Install truststore and certifi modules with pip

[greatvovan]

Update

truststore is already bundled with pip starting v23.3 (thanks ichard26), which is higher than the described in the request.
It seems like only the documentation needs to be updates as it confusingly mentions version 22.2.

Certifi is also bundled with pip.

What's the problem this feature will solve?

In my company there is a practice of decrypting SSL traffic, which is achieved by means of installing company's CA certificate on user machines that serves as the new root for the decrypted traffic.

Pip documentation honestly says it does not use system's certificate store and uses the curated collection from certifi.

As advertised in the documentation, --use-feature=truststore is supposed to fix certificate validation problem when the proper root certificate is installed in the OS CA store. However, when tried in a fresh Python installation, the user gets the error:

# pip install --use-feature=truststore --upgrade pip
ERROR: To use the truststore feature, 'truststore' must be installed into pip's current environment.

"When to use" section of the documentation suggest the following use case for this feature:

You should try using system trust stores when there is a custom certificate chain configured for your system that pip isn’t aware of.

This is my case, and I have the company's root certificate in /etc/ssl/certs, but in order to use it, I need to install truststore package first. Thus, it becomes a chicken-and-egg problem, as in order to use the feature I need to install the module, and the installation process depends on the module itself.

Same applies to certifi: I need to add a certificate into its collection in order to fix certificate validation for Python clients, but before that I need to install the module itself, which is not possible due to SSL validation error.

It is a minor problem on the developer's local machine, but becomes a bigger problem with Docker as this quest has to be passed in every new image.

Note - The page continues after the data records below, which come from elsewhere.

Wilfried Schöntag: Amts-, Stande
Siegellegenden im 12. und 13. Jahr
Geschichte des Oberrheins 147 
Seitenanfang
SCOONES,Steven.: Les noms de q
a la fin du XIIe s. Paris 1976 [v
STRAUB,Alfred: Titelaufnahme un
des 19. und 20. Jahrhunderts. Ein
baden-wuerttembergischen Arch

Describe the solution you'd like

truststore and certifi are added by default (maybe as dependencies of pip), granted they play a special role in the Python ecosystem.

Alternative Solutions

Workarounds are clumsy and barely sustainable. In particular, I'd like the same image be built successfully on my machine and in the CI pipeline, which run in different environments, and minimize the code required to support both use cases. Now I need to run pip with --cert parameter first before I can do further manipulations with pip and certifi.

Additional context

https://pip.pypa.io/en/stable/topics/https-certificates/

Code of Conduct

• I agree to follow the PSF Code of Conduct.

[ichard26]

Truststore has been vendored into pip since September of last year: 9ee4b8c. Since pip 23.3, you shouldn't need to install truststore in your environment to use the feature. What version of pip are you using in your company?

[greatvovan]

Thanks @ichard26, I just started to dig deeper and realized that it works in older Python images but not in mine.

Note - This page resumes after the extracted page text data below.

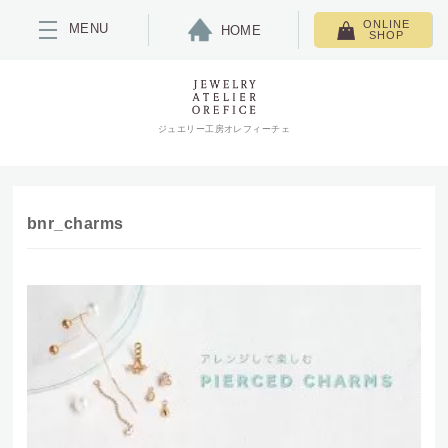
ONLINE
MENU
HOME
SHOP
ジュエリー工房オレフィーチェ
bnr_charms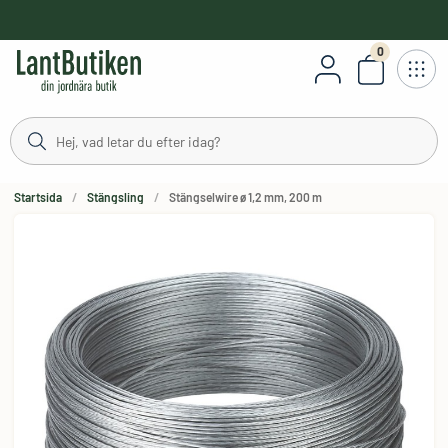
håll
0
Antal varor
Startsida
Stängsling
Stängselwire ø 1,2 mm, 200 m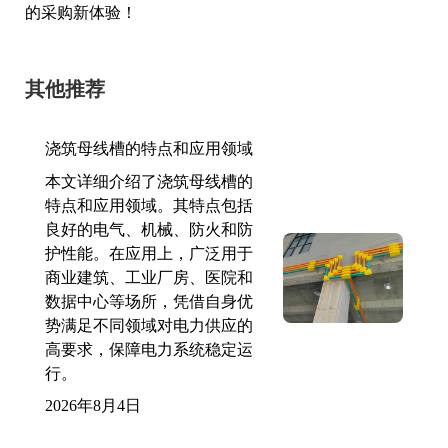
的采购新体验！
其他推荐
浇筑母线槽的特点和应用领域
本文详细介绍了浇筑母线槽的
特点和应用领域。其特点包括
良好的电气、机械、防火和防
护性能。在应用上，广泛用于
商业建筑、工业厂房、医院和
数据中心等场所，凭借自身优
势满足不同领域对电力供应的
高要求，保障电力系统稳定运
行。
2026年8月4日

We are using Python 3.10 (latest) images that come with pip 23.0.1, which is probably why I am experiencing these hurdles. The documentation, however, says:

New in version 22.2: Experimental support, behind --use-feature=truststore.

So I was completely sure it must be present in my version. Is it a mistake in the documentation?

[ichard26]

The documentation is a bit confusing, indeed. While the truststore feature was added in 22.2, truststore was only vendored (i.e. added to the pip codebase so the end user doesn't need to install it) in 23.3. It's probably worth adding a note to the documentation clarifying that.